**TASK TO CARRY OUT**
Could you copy the records below exactly, leaving out any pictures?

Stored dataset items
....
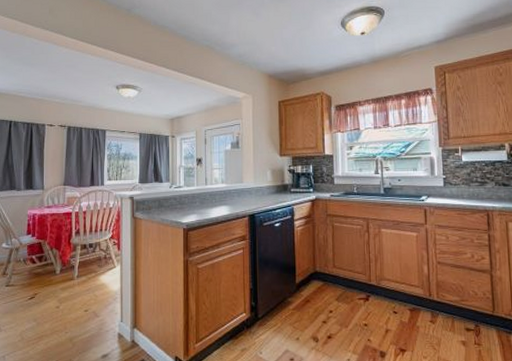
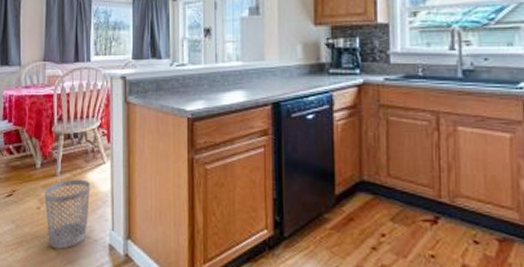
wastebasket: none [63,281,103,340] -> present [44,179,91,249]

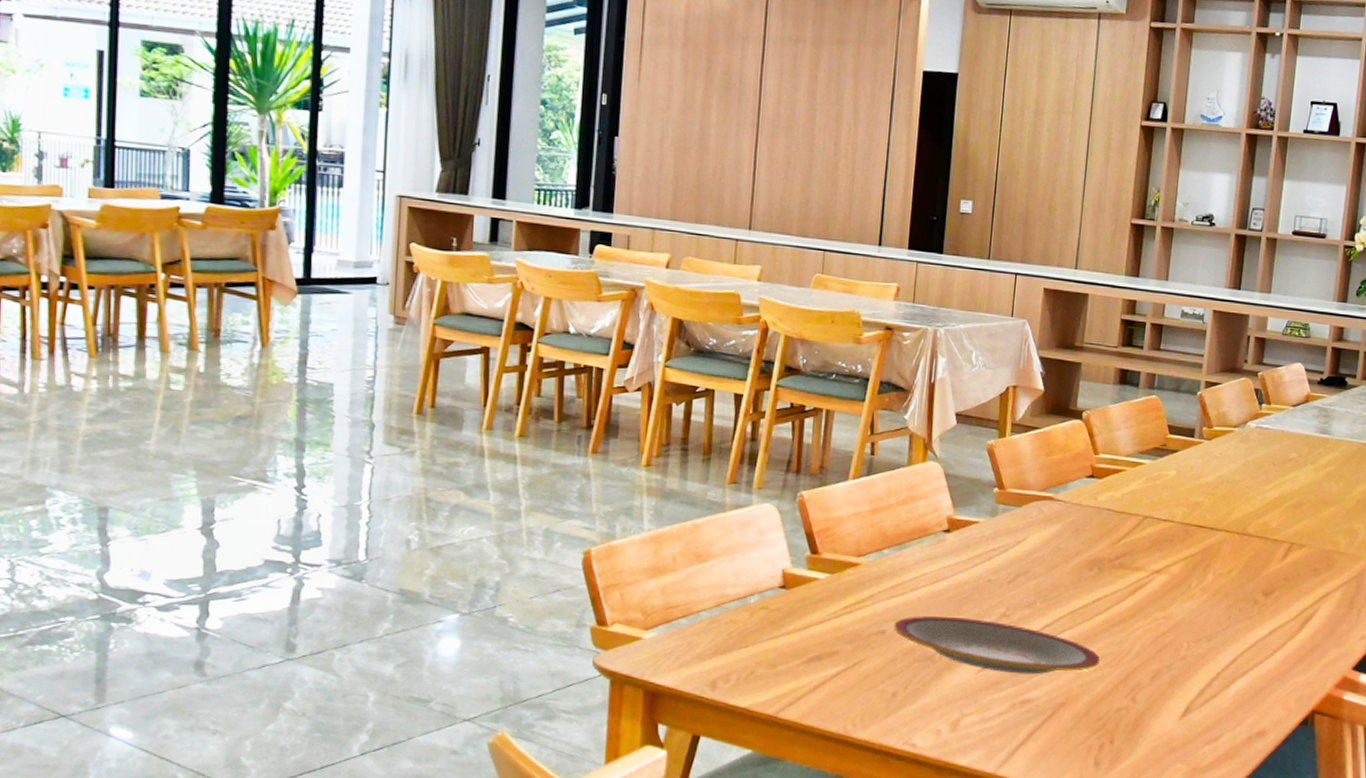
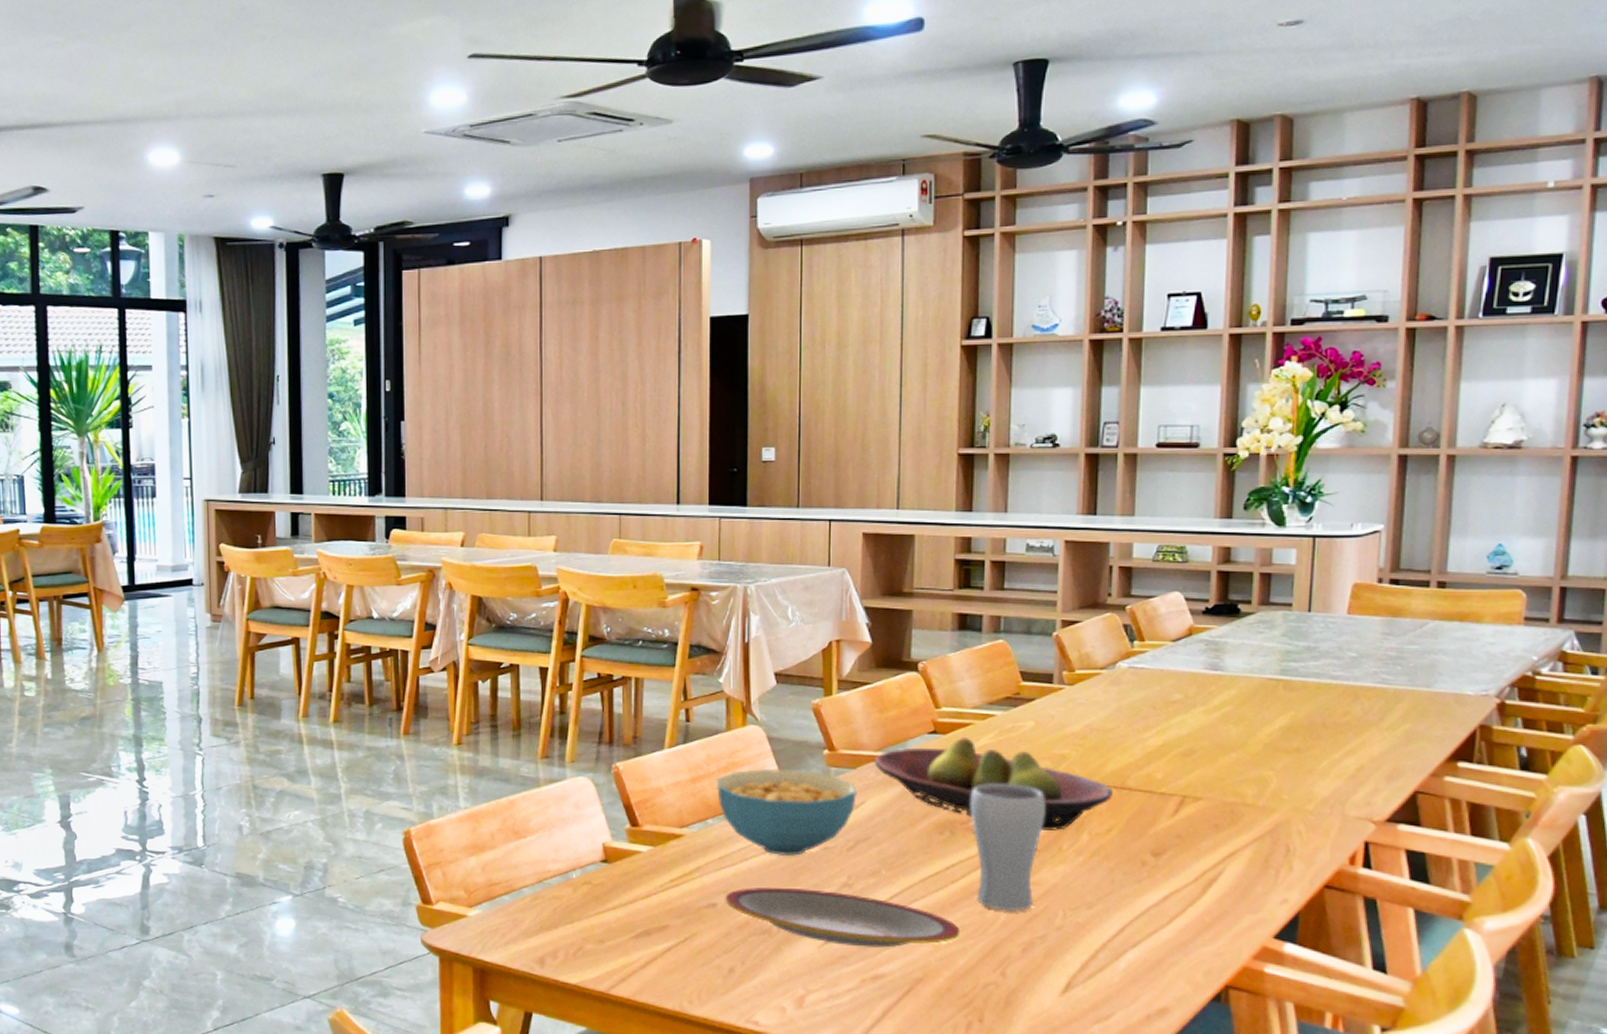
cereal bowl: none [894,502,1021,588] -> present [717,768,857,857]
fruit bowl: none [1038,482,1236,570] -> present [875,738,1113,830]
drinking glass: none [1116,525,1180,643] -> present [970,784,1045,911]

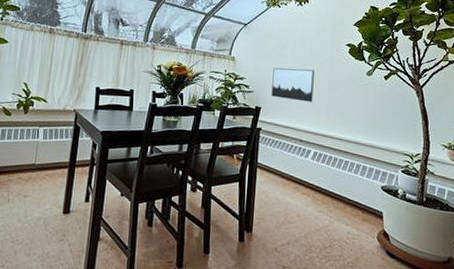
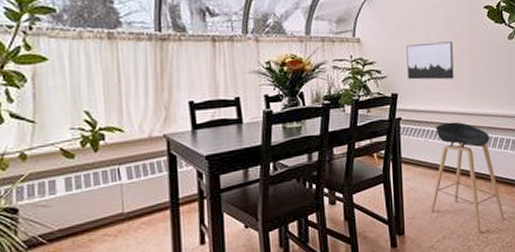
stool: none [278,139,348,247] -> present [430,121,505,234]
....
**WRITTEN REPLY**
wastebasket: none [63,281,103,340] -> present [44,179,91,249]

cereal bowl: none [894,502,1021,588] -> present [717,768,857,857]
fruit bowl: none [1038,482,1236,570] -> present [875,738,1113,830]
drinking glass: none [1116,525,1180,643] -> present [970,784,1045,911]

stool: none [278,139,348,247] -> present [430,121,505,234]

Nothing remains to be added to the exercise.